Jesteś na 1 stronie. Przejdź do: 1 2
Grenadier

2003-10-13 01:13

To miasto to nju jork? ;)

Ale tak na serio:
- degustibus i tak dalej, ale jak dla mnie, to śnięte ryby śmierdzą podobnie jak ścieki... ale co kto lubi ;)

- syndrom G czyli "wśród wiecznego półmroku bezgwiezdnej nocy" - dżast fink: bezgwiezdna noc, znaczy ciemno jak w d...użej paszczy smoka, a tu mamy półmrok.

- no i logika - ten domek stał tylko w nocy, w dzień znikał, tak wynika ze zdania.

- dwa razy "znajdował" zdzierżyłem, ale tego juz nie "W pomieszczeniu mieściło" - pomieszczenie zawsze coś mieści, takie ono już jest z natury.

- "Tę sławę i popularność zawdzięcza on" - niezręczność, powinno być "zawdzięczał" albo "zawdzięcza" bez "on". Natrętne dodawanie wszelkich on, ona tak dalej to jedna z bardziej wkurzających manier pisarskich, bo dotyczy rzeczy nie mających duszy, a traktowane sa przez to jak osoby. Pomijam już koślawy rytm takiego zdania. Nie wiem skąd się to bierze, ale chyba za dużo słuchacie tak zwanych dziennikarzy z tivi, bo oni nadużywają tego.

- "Tańczyła co wieczór jeden lub dwa tańce, późno w nocy." - jednośc czasu zawalona, a to podstawowy wymóg. wieczór to mimo wszystko nie noc, zwłaszcza, że w domysle jest późna raczej pora nocy.

- "mała grypka mężczyzn" - no tak, jesień w końcu mamy ;)

┄┄┄┄┄┄┄┄┄┄

◆ Zadania ◆
[1] Proszę przytoczyć dosłownie ten fragment wpisu z uwagami krytycznymi, który rozpoczyna się od słów zawierających "To miasto to", a kończy na "jest z natury.".
[2] Proszę wypisać w kolejności występowania wszystkie słowa i zwroty, które wpis z uwagami krytycznymi ujmuje w cudzysłów.
[3] Proszę kontynuować wpis z uwagami krytycznymi, zaczynając po jego ostatnim zdaniu.

┄┄┄┄┄┄┄┄┄┄

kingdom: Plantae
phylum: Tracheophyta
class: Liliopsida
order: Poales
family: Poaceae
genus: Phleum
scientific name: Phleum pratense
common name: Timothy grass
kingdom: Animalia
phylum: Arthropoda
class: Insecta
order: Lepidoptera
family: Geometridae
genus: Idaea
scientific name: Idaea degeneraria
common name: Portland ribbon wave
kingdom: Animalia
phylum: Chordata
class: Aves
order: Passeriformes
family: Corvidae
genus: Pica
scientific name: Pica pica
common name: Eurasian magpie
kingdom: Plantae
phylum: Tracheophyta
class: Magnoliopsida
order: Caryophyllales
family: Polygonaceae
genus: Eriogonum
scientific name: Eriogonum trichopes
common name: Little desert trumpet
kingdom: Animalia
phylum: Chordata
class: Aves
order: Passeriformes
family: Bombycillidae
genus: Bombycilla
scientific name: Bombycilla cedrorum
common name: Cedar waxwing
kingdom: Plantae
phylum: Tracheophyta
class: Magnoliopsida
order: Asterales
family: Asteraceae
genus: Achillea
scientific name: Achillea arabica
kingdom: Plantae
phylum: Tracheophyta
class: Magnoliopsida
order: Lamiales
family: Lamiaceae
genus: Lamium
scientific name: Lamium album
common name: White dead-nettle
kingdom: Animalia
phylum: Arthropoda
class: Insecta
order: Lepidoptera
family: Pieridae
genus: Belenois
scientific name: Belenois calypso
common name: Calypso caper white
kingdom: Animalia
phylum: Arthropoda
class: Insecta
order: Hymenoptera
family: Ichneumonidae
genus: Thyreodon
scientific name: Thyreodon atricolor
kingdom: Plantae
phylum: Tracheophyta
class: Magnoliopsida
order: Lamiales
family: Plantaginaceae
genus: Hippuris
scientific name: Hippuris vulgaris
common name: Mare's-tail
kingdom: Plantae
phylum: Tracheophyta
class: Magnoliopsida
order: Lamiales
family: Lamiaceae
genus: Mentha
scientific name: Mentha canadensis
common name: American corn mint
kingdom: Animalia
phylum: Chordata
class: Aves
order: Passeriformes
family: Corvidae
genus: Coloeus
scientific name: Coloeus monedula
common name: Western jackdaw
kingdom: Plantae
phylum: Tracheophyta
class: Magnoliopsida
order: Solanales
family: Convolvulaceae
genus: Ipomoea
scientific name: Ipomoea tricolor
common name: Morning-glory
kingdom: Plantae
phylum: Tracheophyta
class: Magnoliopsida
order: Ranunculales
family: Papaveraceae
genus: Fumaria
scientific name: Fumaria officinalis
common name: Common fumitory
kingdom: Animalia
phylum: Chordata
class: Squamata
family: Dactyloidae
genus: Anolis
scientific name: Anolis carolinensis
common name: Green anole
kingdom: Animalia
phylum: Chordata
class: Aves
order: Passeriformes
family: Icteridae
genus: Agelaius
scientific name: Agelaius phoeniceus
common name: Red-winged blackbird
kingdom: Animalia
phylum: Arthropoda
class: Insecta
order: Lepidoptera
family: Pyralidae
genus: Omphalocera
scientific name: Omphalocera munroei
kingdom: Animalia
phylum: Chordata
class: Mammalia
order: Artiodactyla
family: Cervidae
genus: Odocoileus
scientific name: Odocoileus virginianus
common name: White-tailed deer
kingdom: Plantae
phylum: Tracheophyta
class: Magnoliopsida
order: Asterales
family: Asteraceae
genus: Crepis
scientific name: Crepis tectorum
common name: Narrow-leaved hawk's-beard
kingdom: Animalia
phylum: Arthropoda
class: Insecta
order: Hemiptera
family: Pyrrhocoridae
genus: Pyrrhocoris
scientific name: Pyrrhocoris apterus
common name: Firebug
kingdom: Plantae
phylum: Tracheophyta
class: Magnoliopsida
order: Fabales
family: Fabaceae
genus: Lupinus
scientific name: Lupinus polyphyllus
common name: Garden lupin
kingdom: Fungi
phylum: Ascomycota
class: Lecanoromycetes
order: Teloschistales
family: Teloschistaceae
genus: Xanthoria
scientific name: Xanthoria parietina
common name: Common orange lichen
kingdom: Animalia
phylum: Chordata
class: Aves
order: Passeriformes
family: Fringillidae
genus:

┄┄┄┄┄┄┄┄┄┄

◆ Odpowiedzi ◆
[1]
To miasto to nju jork? ;)

Ale tak na serio:
- degustibus i tak dalej, ale jak dla mnie, to śnięte ryby śmierdzą podobnie jak ścieki... ale co kto lubi ;)

- syndrom G czyli "wśród wiecznego półmroku bezgwiezdnej nocy" - dżast fink: bezgwiezdna noc, znaczy ciemno jak w d...użej paszczy smoka, a tu mamy półmrok.

- no i logika - ten domek stał tylko w nocy, w dzień znikał, tak wynika ze zdania.

- dwa razy "znajdował" zdzierżyłem, ale tego juz nie "W pomieszczeniu mieściło" - pomieszczenie zawsze coś mieści, takie ono już jest z natury.

[2]
1. „wśród wiecznego półmroku bezgwiezdnej nocy”
2. „znajdował”
3. „W pomieszczeniu mieściło”
4. „Tę sławę i popularność zawdzięcza on”
5. „zawdzięczał”
6. „zawdzięcza”
7. „Tańczyła co wieczór jeden lub dwa tańce, późno w nocy.”
8. „mała grypka mężczyzn”

[3]
- "Miał on około czterdziestki, mimo to widać było, że dba o siebie. Wyglądał na człowieka w sile wieku" - ehhh, skoro wyglądał na siłe wieku, to raczej nie wyglądał, że dba o siebie. Wyglądał staro poprostu.

- drogi autorze - nawet nie chce mi się wyliczać powtarzające się wyrazy.

- "był wychowywany na salony i dwory" - nie rozumiem. Miał być księciem ale zła cyganka podmieniła go w beciku czy był wychowywany na salonach i dworach?

- "arabskich spodni" - kraina na lewo od Tolkiena i na północ od wiedźminalanda?

- Nie wiem, czy warto było się męczyć by przeczytać na końcu to, czego i tak się spodziewałem. Ale nie o to chodzi. Nie ma w tej opowieści klimatu. Własciwie to nic się nie dzieje... No i te opisy. Na razie nie wystawiam oceny.

Sir Wookash

2003-10-13 13:48

No, przeczytałem. I gdyby nie spora liczbą błędów, nawet piątkę mógłbym wystawić. Lubię opowiadania z klimatem, niekoniecznie z akcją. Niestety, jest naprawdę dużo błędów (te najbardziej widoczne wymieniam poniżej), a i styl jest lekko mówiąc taki sobie. Czwórka jednak będzie.

"Wyglądał na człowieka w sile wieku, dość przystojnego i bardzo bogatego" - Można wyglądać na dość przystojnego? Można być przystojnym lub nie. Bo co? Ktoś wygląda na przystojnego a tak naprawdę nie jest przystojny. Niby możliwe, czary jakieś czy cuś takiego, ale mi to nie pasuje...

"Podniosła swoją głowę" - Wystarczy podniosła głowę.

"Nigdy czegoś takiego nie widział w życiu" - w życiu niepotrzebne.

"Nie prowadzi handlu z żadnym z większych ośrodków handlu" - Widać powtórzenie?

"Spędzili razem noc. Rano poszli razem na śniadanie, później przechadzali się razem po mieście." - 3x razem

"To klejnoty rodzinne" - Tak mi się jakoś śmiesznie skojarzyło :)

"Gdy zawrót miną, zamkną skrzyneczkę" - w całym tekście są błędy w czasownikach w czasie przeszłym, ale tutaj widać to aż za bardzo. Powinno być ł na końcu.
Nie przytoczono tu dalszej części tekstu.